**ESTRATTO DEL TESTO**
La confessione di Antonio Floro Flores, sul suo primo allenatore, è davvero incredibile. Il giocatore napoletano, attaccante del Sassuolo, ha rilasciato un’intervista alla rivista “Il Calciatore” dove ha ricordato i suoi primi passi nel mondo del calcio e le varie difficoltà avute nella sua crescita. Stava per scegliere la strada sbagliata ma poi ha fatto la sua scelta migliore. Il ricordo indelebile, che porterà sempre con sé è legato al suo primo allenatore, quando scoprì che era un pedofilo.

Queste le dichiarazioni di Floro Flores:Sono cresciuto nel Rione Traiano, quartiere di Napoli, e si sa che da noi non ci sono tante scelte: o prendi la tua strada, o c’è quell’altra. Avevo 10-11 anni quando sono entrato per la prima volta in una scuola calcio, l’Atletico Toledo. L’idea di essere vincolato a un allenatore e a degli orari mi dava fastidio. I miei lavoravano, ma la ditta di mio padre stava per fallire e i soldi per la scuola calcio erano troppi. Ma dopo che mi avevano visto giocare, gli dissero che non c’erano problemi. Ricordo che poi non passò molto tempo e saltò fuori che l’allenatore era un pedofilo. Me la rivedo ancora la scena, mentre stavamo giocando, la marea di carabinieri che è arrivata. Così tornai a giocare per strada. Poi arrivò la chiamata del Posillipo, un’altra scuola calcio. Avevo smesso da tre mesi quando feci il provino.

**DATI ESTRATTI**
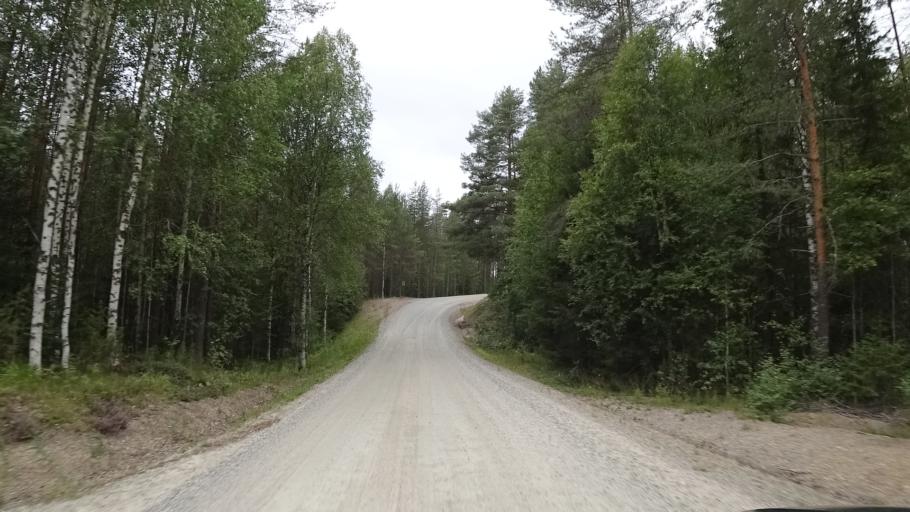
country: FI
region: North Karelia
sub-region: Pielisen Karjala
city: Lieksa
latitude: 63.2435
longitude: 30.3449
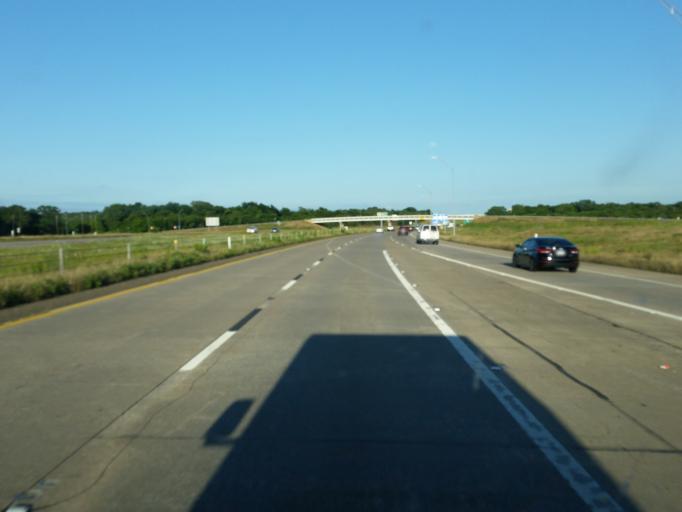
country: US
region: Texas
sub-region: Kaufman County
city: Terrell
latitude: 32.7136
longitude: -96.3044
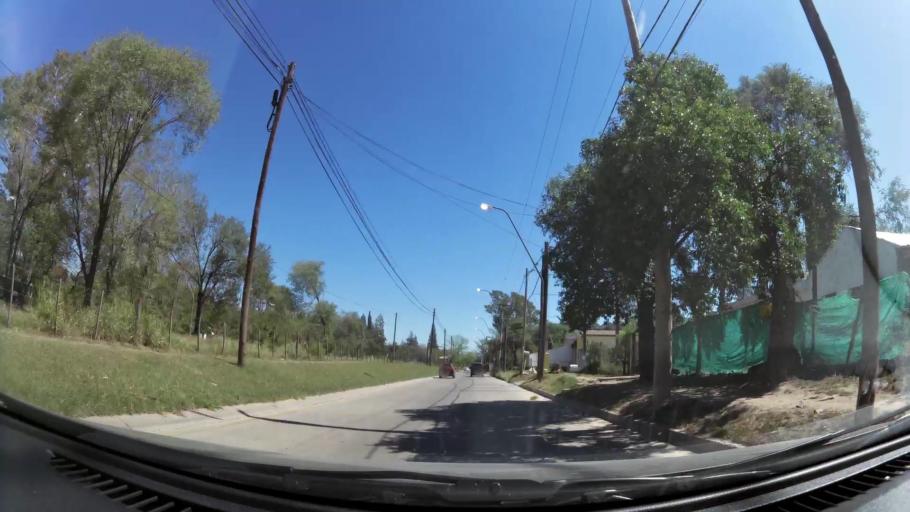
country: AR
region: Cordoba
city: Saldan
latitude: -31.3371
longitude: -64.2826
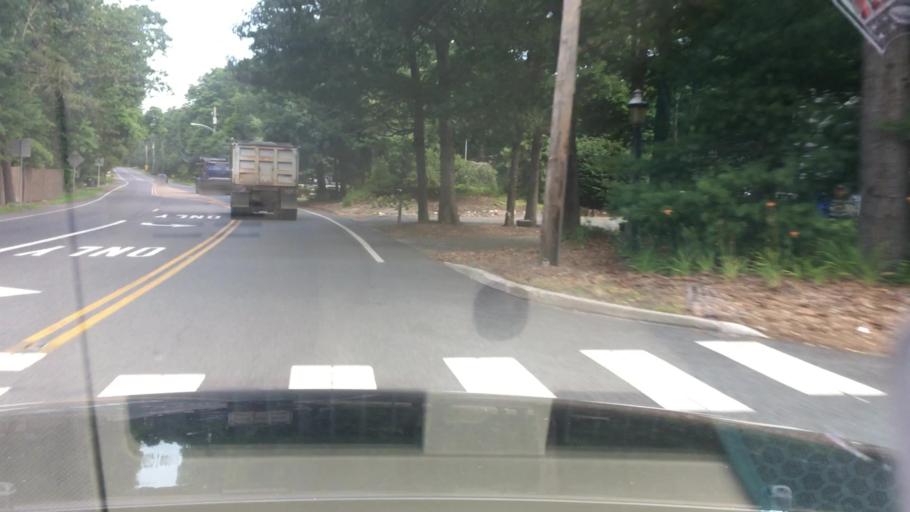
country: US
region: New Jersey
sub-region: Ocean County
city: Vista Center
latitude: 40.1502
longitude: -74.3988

**ESERCIZIO PROPOSTO**
Riporta parola per parola il passo dell'articolo sull'intervista di Floro Flores che comincia con "La confessione di" e prosegue fino a "che era un pedofilo.". L'elenco proviene da un'altra fonte.

**RISPOSTA FINALE**
La confessione di Antonio Floro Flores, sul suo primo allenatore, è davvero incredibile. Il giocatore napoletano, attaccante del Sassuolo, ha rilasciato un’intervista alla rivista “Il Calciatore” dove ha ricordato i suoi primi passi nel mondo del calcio e le varie difficoltà avute nella sua crescita. Stava per scegliere la strada sbagliata ma poi ha fatto la sua scelta migliore. Il ricordo indelebile, che porterà sempre con sé è legato al suo primo allenatore, quando scoprì che era un pedofilo.